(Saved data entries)
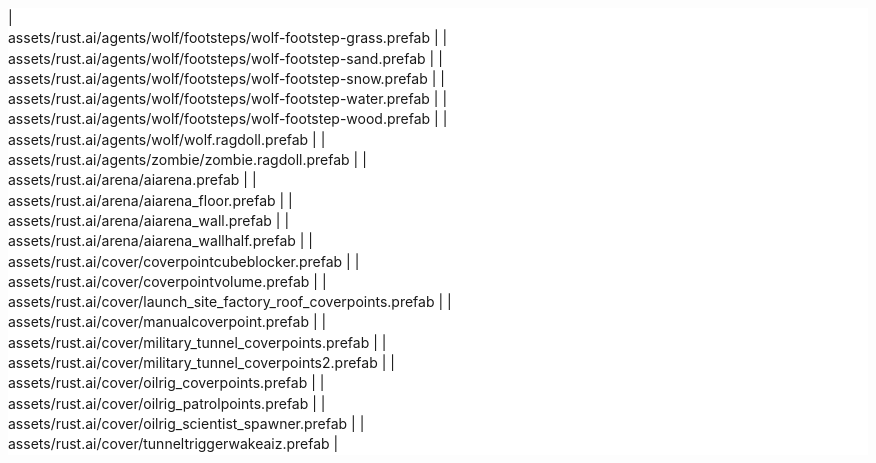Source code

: | <a href="#2036216631"><Badge id="2036216631" type="tip" text="#"/></a> <Badge type="tip" text="2036216631"/> <Badge type="info" text="Poolable"/> <Badge type="info" text="EffectRecycle"/> <Badge type="info" text="MusicChangeIntensity"/> <Badge type="info" text="MaxSpawnDistance"/> <Badge type="info" text="SoundPlayer"/> <br> assets/rust.ai/agents/wolf/footsteps/wolf-footstep-grass.prefab |
| <a href="#3163642284"><Badge id="3163642284" type="tip" text="#"/></a> <Badge type="tip" text="3163642284"/> <Badge type="info" text="Poolable"/> <Badge type="info" text="EffectRecycle"/> <Badge type="info" text="MusicChangeIntensity"/> <Badge type="info" text="MaxSpawnDistance"/> <Badge type="info" text="SoundPlayer"/> <br> assets/rust.ai/agents/wolf/footsteps/wolf-footstep-sand.prefab |
| <a href="#4064706419"><Badge id="4064706419" type="tip" text="#"/></a> <Badge type="tip" text="4064706419"/> <Badge type="info" text="Poolable"/> <Badge type="info" text="EffectRecycle"/> <Badge type="info" text="MusicChangeIntensity"/> <Badge type="info" text="MaxSpawnDistance"/> <Badge type="info" text="SoundPlayer"/> <br> assets/rust.ai/agents/wolf/footsteps/wolf-footstep-snow.prefab |
| <a href="#3007364893"><Badge id="3007364893" type="tip" text="#"/></a> <Badge type="tip" text="3007364893"/> <Badge type="info" text="Poolable"/> <Badge type="info" text="EffectRecycle"/> <Badge type="info" text="MaxSpawnDistance"/> <Badge type="info" text="SoundPlayer"/> <br> assets/rust.ai/agents/wolf/footsteps/wolf-footstep-water.prefab |
| <a href="#2931717681"><Badge id="2931717681" type="tip" text="#"/></a> <Badge type="tip" text="2931717681"/> <Badge type="info" text="Poolable"/> <Badge type="info" text="EffectRecycle"/> <Badge type="info" text="MusicChangeIntensity"/> <Badge type="info" text="MaxSpawnDistance"/> <Badge type="info" text="SoundPlayer"/> <br> assets/rust.ai/agents/wolf/footsteps/wolf-footstep-wood.prefab |
| <a href="#4114612882"><Badge id="4114612882" type="tip" text="#"/></a> <Badge type="tip" text="4114612882"/> <Badge type="info" text="Ragdoll"/> <Badge type="info" text="Model"/> <Badge type="info" text="RottingFlies"/> <Badge type="info" text="ArticulatedOccludee"/> <Badge type="info" text="Facepunch.Skeleton"/> <Badge type="info" text="BaseEntityChild"/> <br> assets/rust.ai/agents/wolf/wolf.ragdoll.prefab |
| <a href="#1404819540"><Badge id="1404819540" type="tip" text="#"/></a> <Badge type="tip" text="1404819540"/> <Badge type="info" text="Poolable"/> <Badge type="info" text="EffectRecycle"/> <br> assets/rust.ai/agents/zombie/zombie.ragdoll.prefab |
| <a href="#1596319630"><Badge id="1596319630" type="tip" text="#"/></a> <Badge type="tip" text="1596319630"/> <Badge type="info" text="MonumentInfo"/> <Badge type="info" text="MonumentNavMesh"/> <Badge type="info" text="AIArena"/> <Badge type="info" text="AIInformationZone"/> <br> assets/rust.ai/arena/aiarena.prefab |
| <a href="#3215171687"><Badge id="3215171687" type="tip" text="#"/></a> <Badge type="tip" text="3215171687"/>  <br> assets/rust.ai/arena/aiarena_floor.prefab |
| <a href="#2249523178"><Badge id="2249523178" type="tip" text="#"/></a> <Badge type="tip" text="2249523178"/>  <br> assets/rust.ai/arena/aiarena_wall.prefab |
| <a href="#460192059"><Badge id="460192059" type="tip" text="#"/></a> <Badge type="tip" text="460192059"/>  <br> assets/rust.ai/arena/aiarena_wallhalf.prefab |
| <a href="#4026589096"><Badge id="4026589096" type="tip" text="#"/></a> <Badge type="tip" text="4026589096"/> <Badge type="info" text="Rust.Ai.CoverPointBlockerVolume"/> <br> assets/rust.ai/cover/coverpointcubeblocker.prefab |
| <a href="#2425531756"><Badge id="2425531756" type="tip" text="#"/></a> <Badge type="tip" text="2425531756"/> <Badge type="info" text="Rust.Ai.CoverPointVolume"/> <br> assets/rust.ai/cover/coverpointvolume.prefab |
| <a href="#3650055630"><Badge id="3650055630" type="tip" text="#"/></a> <Badge type="tip" text="3650055630"/>  <br> assets/rust.ai/cover/launch_site_factory_roof_coverpoints.prefab |
| <a href="#4120785896"><Badge id="4120785896" type="tip" text="#"/></a> <Badge type="tip" text="4120785896"/> <Badge type="info" text="Rust.Ai.ManualCoverPoint"/> <br> assets/rust.ai/cover/manualcoverpoint.prefab |
| <a href="#2236147019"><Badge id="2236147019" type="tip" text="#"/></a> <Badge type="tip" text="2236147019"/>  <br> assets/rust.ai/cover/military_tunnel_coverpoints.prefab |
| <a href="#2152198100"><Badge id="2152198100" type="tip" text="#"/></a> <Badge type="tip" text="2152198100"/>  <br> assets/rust.ai/cover/military_tunnel_coverpoints2.prefab |
| <a href="#2203783708"><Badge id="2203783708" type="tip" text="#"/></a> <Badge type="tip" text="2203783708"/>  <br> assets/rust.ai/cover/oilrig_coverpoints.prefab |
| <a href="#89022751"><Badge id="89022751" type="tip" text="#"/></a> <Badge type="tip" text="89022751"/>  <br> assets/rust.ai/cover/oilrig_patrolpoints.prefab |
| <a href="#2242969216"><Badge id="2242969216" type="tip" text="#"/></a> <Badge type="tip" text="2242969216"/> <Badge type="info" text="Rust.Ai.AiLocationManager"/> <br> assets/rust.ai/cover/oilrig_scientist_spawner.prefab |
| <a href="#4041251023"><Badge id="4041251023" type="tip" text="#"/></a> <Badge type="tip" text="4041251023"/> <Badge type="info" text="TriggerWakeAIZ"/> <br> assets/rust.ai/cover/tunneltriggerwakeaiz.prefab |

EXERCISE DIRECTIONS:
The full set of entries should be transcribed exactly, pictures left aside.

REPLY TO THE TASK:
Source code

: | <a href="#2036216631"><Badge id="2036216631" type="tip" text="#"/></a> <Badge type="tip" text="2036216631"/> <Badge type="info" text="Poolable"/> <Badge type="info" text="EffectRecycle"/> <Badge type="info" text="MusicChangeIntensity"/> <Badge type="info" text="MaxSpawnDistance"/> <Badge type="info" text="SoundPlayer"/> <br> assets/rust.ai/agents/wolf/footsteps/wolf-footstep-grass.prefab |
| <a href="#3163642284"><Badge id="3163642284" type="tip" text="#"/></a> <Badge type="tip" text="3163642284"/> <Badge type="info" text="Poolable"/> <Badge type="info" text="EffectRecycle"/> <Badge type="info" text="MusicChangeIntensity"/> <Badge type="info" text="MaxSpawnDistance"/> <Badge type="info" text="SoundPlayer"/> <br> assets/rust.ai/agents/wolf/footsteps/wolf-footstep-sand.prefab |
| <a href="#4064706419"><Badge id="4064706419" type="tip" text="#"/></a> <Badge type="tip" text="4064706419"/> <Badge type="info" text="Poolable"/> <Badge type="info" text="EffectRecycle"/> <Badge type="info" text="MusicChangeIntensity"/> <Badge type="info" text="MaxSpawnDistance"/> <Badge type="info" text="SoundPlayer"/> <br> assets/rust.ai/agents/wolf/footsteps/wolf-footstep-snow.prefab |
| <a href="#3007364893"><Badge id="3007364893" type="tip" text="#"/></a> <Badge type="tip" text="3007364893"/> <Badge type="info" text="Poolable"/> <Badge type="info" text="EffectRecycle"/> <Badge type="info" text="MaxSpawnDistance"/> <Badge type="info" text="SoundPlayer"/> <br> assets/rust.ai/agents/wolf/footsteps/wolf-footstep-water.prefab |
| <a href="#2931717681"><Badge id="2931717681" type="tip" text="#"/></a> <Badge type="tip" text="2931717681"/> <Badge type="info" text="Poolable"/> <Badge type="info" text="EffectRecycle"/> <Badge type="info" text="MusicChangeIntensity"/> <Badge type="info" text="MaxSpawnDistance"/> <Badge type="info" text="SoundPlayer"/> <br> assets/rust.ai/agents/wolf/footsteps/wolf-footstep-wood.prefab |
| <a href="#4114612882"><Badge id="4114612882" type="tip" text="#"/></a> <Badge type="tip" text="4114612882"/> <Badge type="info" text="Ragdoll"/> <Badge type="info" text="Model"/> <Badge type="info" text="RottingFlies"/> <Badge type="info" text="ArticulatedOccludee"/> <Badge type="info" text="Facepunch.Skeleton"/> <Badge type="info" text="BaseEntityChild"/> <br> assets/rust.ai/agents/wolf/wolf.ragdoll.prefab |
| <a href="#1404819540"><Badge id="1404819540" type="tip" text="#"/></a> <Badge type="tip" text="1404819540"/> <Badge type="info" text="Poolable"/> <Badge type="info" text="EffectRecycle"/> <br> assets/rust.ai/agents/zombie/zombie.ragdoll.prefab |
| <a href="#1596319630"><Badge id="1596319630" type="tip" text="#"/></a> <Badge type="tip" text="1596319630"/> <Badge type="info" text="MonumentInfo"/> <Badge type="info" text="MonumentNavMesh"/> <Badge type="info" text="AIArena"/> <Badge type="info" text="AIInformationZone"/> <br> assets/rust.ai/arena/aiarena.prefab |
| <a href="#3215171687"><Badge id="3215171687" type="tip" text="#"/></a> <Badge type="tip" text="3215171687"/>  <br> assets/rust.ai/arena/aiarena_floor.prefab |
| <a href="#2249523178"><Badge id="2249523178" type="tip" text="#"/></a> <Badge type="tip" text="2249523178"/>  <br> assets/rust.ai/arena/aiarena_wall.prefab |
| <a href="#460192059"><Badge id="460192059" type="tip" text="#"/></a> <Badge type="tip" text="460192059"/>  <br> assets/rust.ai/arena/aiarena_wallhalf.prefab |
| <a href="#4026589096"><Badge id="4026589096" type="tip" text="#"/></a> <Badge type="tip" text="4026589096"/> <Badge type="info" text="Rust.Ai.CoverPointBlockerVolume"/> <br> assets/rust.ai/cover/coverpointcubeblocker.prefab |
| <a href="#2425531756"><Badge id="2425531756" type="tip" text="#"/></a> <Badge type="tip" text="2425531756"/> <Badge type="info" text="Rust.Ai.CoverPointVolume"/> <br> assets/rust.ai/cover/coverpointvolume.prefab |
| <a href="#3650055630"><Badge id="3650055630" type="tip" text="#"/></a> <Badge type="tip" text="3650055630"/>  <br> assets/rust.ai/cover/launch_site_factory_roof_coverpoints.prefab |
| <a href="#4120785896"><Badge id="4120785896" type="tip" text="#"/></a> <Badge type="tip" text="4120785896"/> <Badge type="info" text="Rust.Ai.ManualCoverPoint"/> <br> assets/rust.ai/cover/manualcoverpoint.prefab |
| <a href="#2236147019"><Badge id="2236147019" type="tip" text="#"/></a> <Badge type="tip" text="2236147019"/>  <br> assets/rust.ai/cover/military_tunnel_coverpoints.prefab |
| <a href="#2152198100"><Badge id="2152198100" type="tip" text="#"/></a> <Badge type="tip" text="2152198100"/>  <br> assets/rust.ai/cover/military_tunnel_coverpoints2.prefab |
| <a href="#2203783708"><Badge id="2203783708" type="tip" text="#"/></a> <Badge type="tip" text="2203783708"/>  <br> assets/rust.ai/cover/oilrig_coverpoints.prefab |
| <a href="#89022751"><Badge id="89022751" type="tip" text="#"/></a> <Badge type="tip" text="89022751"/>  <br> assets/rust.ai/cover/oilrig_patrolpoints.prefab |
| <a href="#2242969216"><Badge id="2242969216" type="tip" text="#"/></a> <Badge type="tip" text="2242969216"/> <Badge type="info" text="Rust.Ai.AiLocationManager"/> <br> assets/rust.ai/cover/oilrig_scientist_spawner.prefab |
| <a href="#4041251023"><Badge id="4041251023" type="tip" text="#"/></a> <Badge type="tip" text="4041251023"/> <Badge type="info" text="TriggerWakeAIZ"/> <br> assets/rust.ai/cover/tunneltriggerwakeaiz.prefab |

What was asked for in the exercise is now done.